練習問題:
**1.** 次の(a)〜(c)が引用文の内容と合っているか、それぞれ「はい」か「いいえ」で答え、決め手となる引用文の語句をそのまま抜き出せ。(a) 筆者は築地へ何度も行ったことがある。(b) 小さな喧嘩の相手は筆者より9歳上の男性である。(c) 筆者が言及しているのは「ごちそうするか否か」の話である。
**2.** 引用文のうち、「わたしがここで言及しているの」から「解が難しいという、そんな人。」までの部分を一字も変えずに引用してください。

引用文:
★ ★ ★ ★ ★
たぶん、ほぼ初めて築地へ出かけた。ウニの乗った海鮮丼を都内で食べられる店を探したところ、ここにたどり着いたというわけだ。
ことの発端は、2週間ほど前にさかのぼる。わたしは、いったい彼に対して何度腹を立てれば気が済むのだろうかと思うのだが、意味のわからないとある男との会話により、この築地行きは決定した。
詳細はこの日記をサラッと読んでもらえたらわかるので割愛。簡単にいうと、ごちそうする義理のない人間に、バカ高い海鮮丼をねだられて憤慨しているという話だ。
わたしがここで言及しているのは「ごちそうするか否か」の話ではない。そこに至るまでのコミュニケーションの話であり、相手の気持ちを汲み取る、理解する、配慮する力、そういうものだった。
今回の場合、このちいさな喧嘩の相手は9歳上の男性で、男兄弟の家庭で生まれて、子どもの頃から体育系の文化で育ってきている人だった。一日16時間働いてもケロッとしており、人の持つ柔らかい感性の理解が難しいという、そんな人。
★ ★ ★ ★ ★
提供データ:
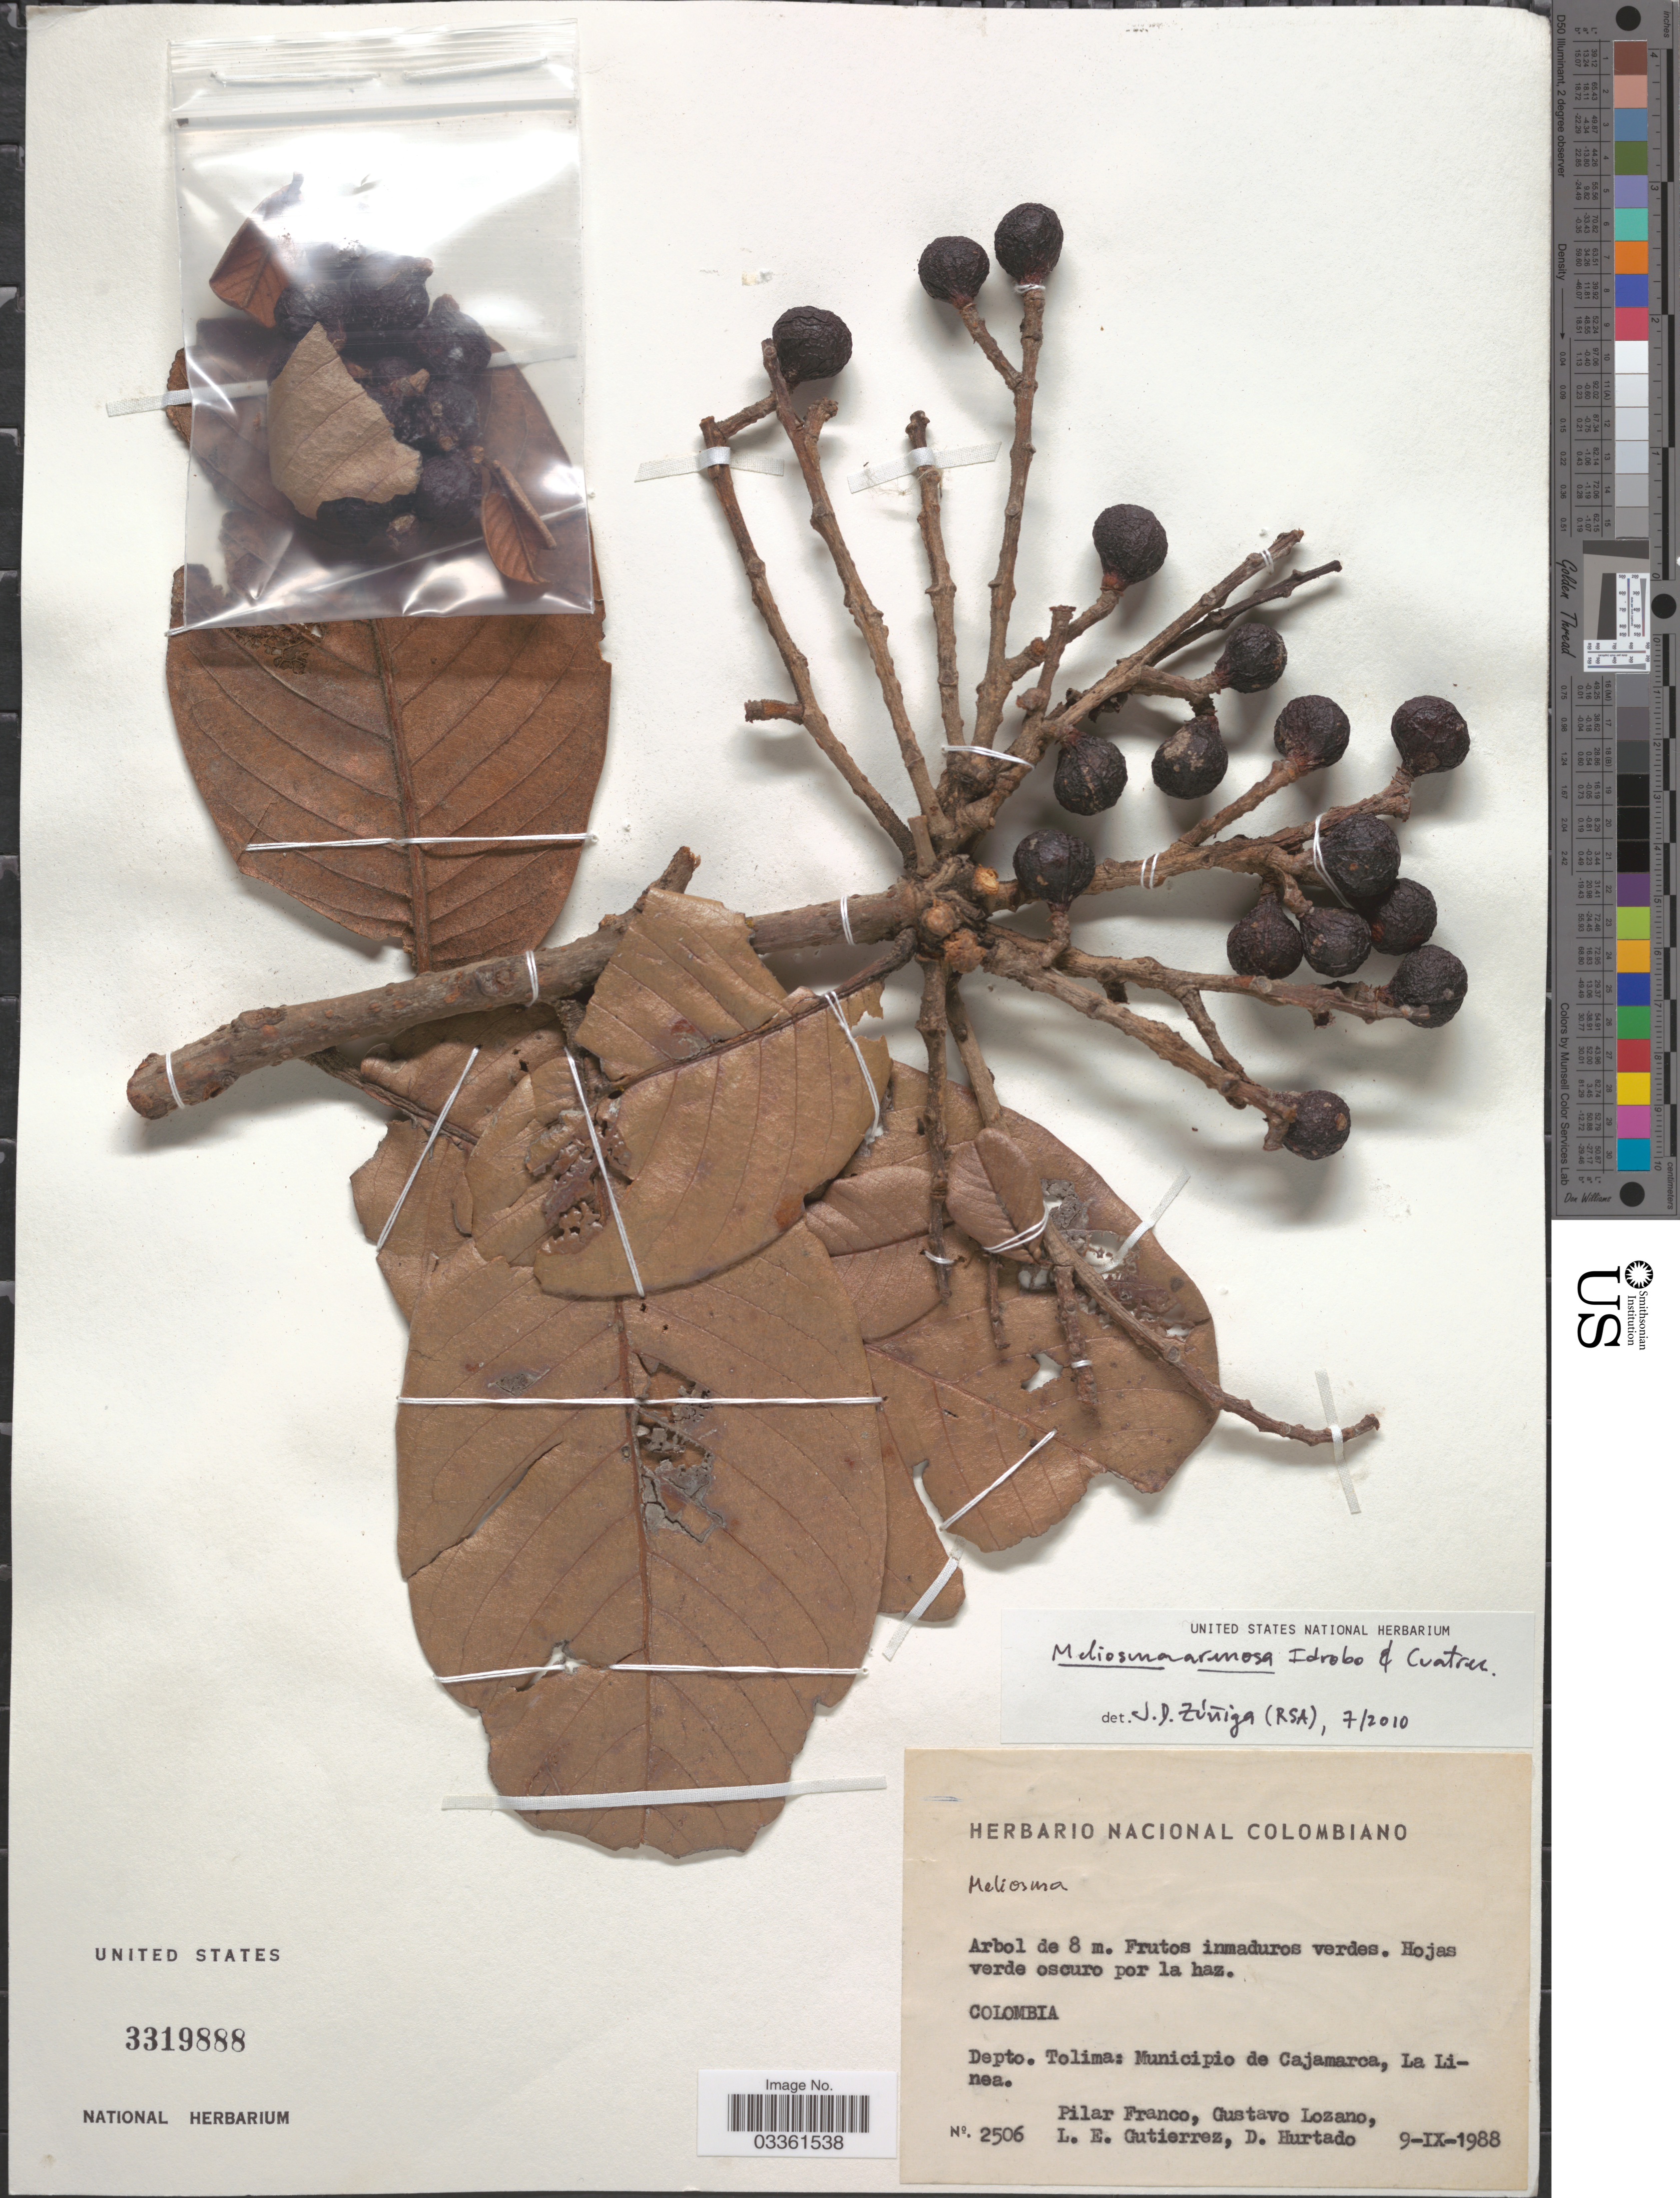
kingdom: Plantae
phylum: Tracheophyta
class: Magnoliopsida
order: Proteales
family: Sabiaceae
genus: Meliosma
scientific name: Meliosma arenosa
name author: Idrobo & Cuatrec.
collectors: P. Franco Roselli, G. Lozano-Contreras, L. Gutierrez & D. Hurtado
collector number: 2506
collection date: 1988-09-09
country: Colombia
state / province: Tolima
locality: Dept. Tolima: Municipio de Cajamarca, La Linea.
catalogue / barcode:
★ ★ ★ ★ ★
解答一覧:
**1.**
(a) いいえ。「たぶん、ほぼ初めて築地へ出かけた」
(b) はい。「このちいさな喧嘩の相手は9歳上の男性で」
(c) いいえ。「わたしがここで言及しているのは「ごちそうするか否か」の話ではない」

**2.**
わたしがここで言及しているのは「ごちそうするか否か」の話ではない。そこに至るまでのコミュニケーションの話であり、相手の気持ちを汲み取る、理解する、配慮する力、そういうものだった。
今回の場合、このちいさな喧嘩の相手は9歳上の男性で、男兄弟の家庭で生まれて、子どもの頃から体育系の文化で育ってきている人だった。一日16時間働いてもケロッとしており、人の持つ柔らかい感性の理解が難しいという、そんな人。